> [What the task asks]: Show the lines of the material that contain the word "milliseconds".

========================================

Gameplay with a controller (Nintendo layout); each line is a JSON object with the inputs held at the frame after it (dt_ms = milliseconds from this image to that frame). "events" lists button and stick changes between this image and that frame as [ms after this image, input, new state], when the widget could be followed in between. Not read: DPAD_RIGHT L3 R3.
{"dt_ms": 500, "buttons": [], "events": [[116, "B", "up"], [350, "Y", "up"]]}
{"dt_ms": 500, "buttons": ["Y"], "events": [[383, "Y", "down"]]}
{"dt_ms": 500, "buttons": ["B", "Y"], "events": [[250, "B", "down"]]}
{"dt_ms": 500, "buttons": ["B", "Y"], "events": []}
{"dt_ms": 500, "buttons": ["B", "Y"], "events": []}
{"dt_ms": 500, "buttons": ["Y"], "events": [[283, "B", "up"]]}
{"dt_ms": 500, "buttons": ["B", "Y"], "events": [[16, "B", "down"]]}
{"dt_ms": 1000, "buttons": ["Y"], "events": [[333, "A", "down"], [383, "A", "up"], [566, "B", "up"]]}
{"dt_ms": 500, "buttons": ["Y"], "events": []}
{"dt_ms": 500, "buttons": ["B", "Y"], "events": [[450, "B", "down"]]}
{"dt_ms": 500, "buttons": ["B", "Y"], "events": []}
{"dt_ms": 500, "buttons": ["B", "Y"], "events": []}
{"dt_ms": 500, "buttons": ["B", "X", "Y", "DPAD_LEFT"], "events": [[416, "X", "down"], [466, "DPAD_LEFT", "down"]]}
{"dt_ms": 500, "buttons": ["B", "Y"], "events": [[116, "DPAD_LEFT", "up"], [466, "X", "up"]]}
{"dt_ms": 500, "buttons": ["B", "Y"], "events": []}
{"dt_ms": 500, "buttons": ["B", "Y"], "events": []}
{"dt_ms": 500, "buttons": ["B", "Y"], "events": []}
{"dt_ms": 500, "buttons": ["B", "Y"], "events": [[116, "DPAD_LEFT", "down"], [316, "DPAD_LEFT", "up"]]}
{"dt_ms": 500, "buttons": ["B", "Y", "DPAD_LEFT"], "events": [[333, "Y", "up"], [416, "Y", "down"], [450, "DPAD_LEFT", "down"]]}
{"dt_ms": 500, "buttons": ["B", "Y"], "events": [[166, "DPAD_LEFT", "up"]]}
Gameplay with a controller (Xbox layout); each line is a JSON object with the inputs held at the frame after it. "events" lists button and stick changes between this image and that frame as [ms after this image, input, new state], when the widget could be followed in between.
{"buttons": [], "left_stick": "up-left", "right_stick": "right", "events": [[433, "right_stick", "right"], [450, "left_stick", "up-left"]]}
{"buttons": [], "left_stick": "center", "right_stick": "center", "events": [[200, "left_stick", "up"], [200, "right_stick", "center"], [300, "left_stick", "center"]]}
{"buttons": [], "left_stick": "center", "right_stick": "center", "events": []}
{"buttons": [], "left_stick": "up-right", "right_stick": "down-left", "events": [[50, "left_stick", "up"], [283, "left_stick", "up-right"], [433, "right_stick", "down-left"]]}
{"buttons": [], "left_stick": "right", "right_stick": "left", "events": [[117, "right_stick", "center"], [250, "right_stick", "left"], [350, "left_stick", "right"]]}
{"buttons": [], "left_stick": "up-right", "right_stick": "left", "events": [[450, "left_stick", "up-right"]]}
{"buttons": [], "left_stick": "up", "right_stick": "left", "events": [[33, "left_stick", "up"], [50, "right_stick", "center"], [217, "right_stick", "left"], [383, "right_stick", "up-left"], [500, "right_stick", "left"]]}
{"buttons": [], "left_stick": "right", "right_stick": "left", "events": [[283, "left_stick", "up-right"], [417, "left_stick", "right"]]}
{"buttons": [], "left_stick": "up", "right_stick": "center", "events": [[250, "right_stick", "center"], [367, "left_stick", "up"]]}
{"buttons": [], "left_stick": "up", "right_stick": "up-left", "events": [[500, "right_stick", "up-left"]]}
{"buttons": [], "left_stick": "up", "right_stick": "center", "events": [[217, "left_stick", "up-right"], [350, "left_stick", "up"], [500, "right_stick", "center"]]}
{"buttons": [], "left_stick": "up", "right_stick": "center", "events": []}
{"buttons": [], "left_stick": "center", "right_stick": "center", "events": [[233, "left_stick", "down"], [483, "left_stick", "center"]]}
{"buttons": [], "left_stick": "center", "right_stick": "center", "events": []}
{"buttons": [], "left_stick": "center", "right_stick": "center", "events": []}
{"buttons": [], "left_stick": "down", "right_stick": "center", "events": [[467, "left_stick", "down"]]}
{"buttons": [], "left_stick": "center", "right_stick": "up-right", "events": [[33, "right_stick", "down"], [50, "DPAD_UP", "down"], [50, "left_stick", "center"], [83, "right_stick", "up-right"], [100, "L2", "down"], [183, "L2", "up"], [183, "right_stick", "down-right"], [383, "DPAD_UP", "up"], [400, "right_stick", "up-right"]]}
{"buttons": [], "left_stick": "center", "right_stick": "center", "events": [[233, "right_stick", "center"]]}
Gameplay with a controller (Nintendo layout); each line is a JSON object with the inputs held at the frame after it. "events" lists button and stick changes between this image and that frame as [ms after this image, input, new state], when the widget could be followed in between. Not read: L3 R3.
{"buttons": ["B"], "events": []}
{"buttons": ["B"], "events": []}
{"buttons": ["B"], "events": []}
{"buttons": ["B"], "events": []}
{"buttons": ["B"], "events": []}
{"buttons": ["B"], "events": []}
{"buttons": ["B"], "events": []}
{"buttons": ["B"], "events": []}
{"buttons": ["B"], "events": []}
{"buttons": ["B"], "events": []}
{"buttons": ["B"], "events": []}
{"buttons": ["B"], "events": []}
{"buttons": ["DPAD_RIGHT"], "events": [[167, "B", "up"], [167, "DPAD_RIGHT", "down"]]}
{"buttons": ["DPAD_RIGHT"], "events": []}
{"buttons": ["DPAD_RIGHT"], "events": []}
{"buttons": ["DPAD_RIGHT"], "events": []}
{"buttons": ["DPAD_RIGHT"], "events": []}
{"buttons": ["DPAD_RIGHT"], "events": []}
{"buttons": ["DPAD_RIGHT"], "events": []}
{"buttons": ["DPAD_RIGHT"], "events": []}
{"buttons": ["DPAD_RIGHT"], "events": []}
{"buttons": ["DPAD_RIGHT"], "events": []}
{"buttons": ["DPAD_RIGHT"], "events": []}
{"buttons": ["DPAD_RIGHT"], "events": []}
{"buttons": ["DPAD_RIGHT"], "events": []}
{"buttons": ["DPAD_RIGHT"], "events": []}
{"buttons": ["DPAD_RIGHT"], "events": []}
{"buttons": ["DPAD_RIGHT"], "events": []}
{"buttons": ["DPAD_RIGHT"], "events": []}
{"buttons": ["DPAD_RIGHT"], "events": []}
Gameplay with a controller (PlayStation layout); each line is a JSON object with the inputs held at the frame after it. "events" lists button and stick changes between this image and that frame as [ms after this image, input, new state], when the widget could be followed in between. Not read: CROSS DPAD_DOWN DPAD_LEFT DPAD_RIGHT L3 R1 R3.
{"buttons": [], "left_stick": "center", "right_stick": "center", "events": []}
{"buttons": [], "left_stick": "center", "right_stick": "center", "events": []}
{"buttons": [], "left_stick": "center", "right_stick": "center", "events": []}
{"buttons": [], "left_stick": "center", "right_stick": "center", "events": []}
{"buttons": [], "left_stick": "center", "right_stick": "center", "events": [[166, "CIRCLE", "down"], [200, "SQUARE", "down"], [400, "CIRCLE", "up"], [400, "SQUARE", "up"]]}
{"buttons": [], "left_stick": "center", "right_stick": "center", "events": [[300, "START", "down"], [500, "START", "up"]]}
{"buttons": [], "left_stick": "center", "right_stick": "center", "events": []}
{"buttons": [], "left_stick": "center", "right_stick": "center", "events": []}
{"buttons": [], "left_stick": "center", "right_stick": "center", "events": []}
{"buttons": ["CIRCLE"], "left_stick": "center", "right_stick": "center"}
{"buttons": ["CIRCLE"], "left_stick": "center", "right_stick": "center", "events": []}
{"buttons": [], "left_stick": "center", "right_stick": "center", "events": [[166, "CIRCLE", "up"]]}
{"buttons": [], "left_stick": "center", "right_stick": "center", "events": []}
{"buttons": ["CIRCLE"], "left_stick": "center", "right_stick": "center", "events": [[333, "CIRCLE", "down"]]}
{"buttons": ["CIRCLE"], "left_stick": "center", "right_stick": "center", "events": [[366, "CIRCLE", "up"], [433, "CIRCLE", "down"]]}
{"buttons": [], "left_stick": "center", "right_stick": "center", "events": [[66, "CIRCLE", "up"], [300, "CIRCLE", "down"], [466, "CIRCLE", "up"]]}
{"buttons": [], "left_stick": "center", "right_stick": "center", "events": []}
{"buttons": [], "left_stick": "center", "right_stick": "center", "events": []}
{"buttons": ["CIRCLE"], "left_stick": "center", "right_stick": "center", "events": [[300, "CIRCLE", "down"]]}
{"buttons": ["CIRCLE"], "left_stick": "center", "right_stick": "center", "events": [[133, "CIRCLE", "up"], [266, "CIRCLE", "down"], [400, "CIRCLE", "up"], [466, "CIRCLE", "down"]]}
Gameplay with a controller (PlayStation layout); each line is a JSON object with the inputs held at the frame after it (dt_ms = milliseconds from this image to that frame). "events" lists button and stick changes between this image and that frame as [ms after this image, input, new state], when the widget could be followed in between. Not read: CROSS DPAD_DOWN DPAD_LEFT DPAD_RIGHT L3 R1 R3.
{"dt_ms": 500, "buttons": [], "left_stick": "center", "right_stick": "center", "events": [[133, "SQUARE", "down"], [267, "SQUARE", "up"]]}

========================================

> [Output for this exercise]:
Gameplay with a controller (Nintendo layout); each line is a JSON object with the inputs held at the frame after it (dt_ms = milliseconds from this image to that frame). "events" lists button and stick changes between this image and that frame as [ms after this image, input, new state], when the widget could be followed in between. Not read: DPAD_RIGHT L3 R3.
Gameplay with a controller (PlayStation layout); each line is a JSON object with the inputs held at the frame after it (dt_ms = milliseconds from this image to that frame). "events" lists button and stick changes between this image and that frame as [ms after this image, input, new state], when the widget could be followed in between. Not read: CROSS DPAD_DOWN DPAD_LEFT DPAD_RIGHT L3 R1 R3.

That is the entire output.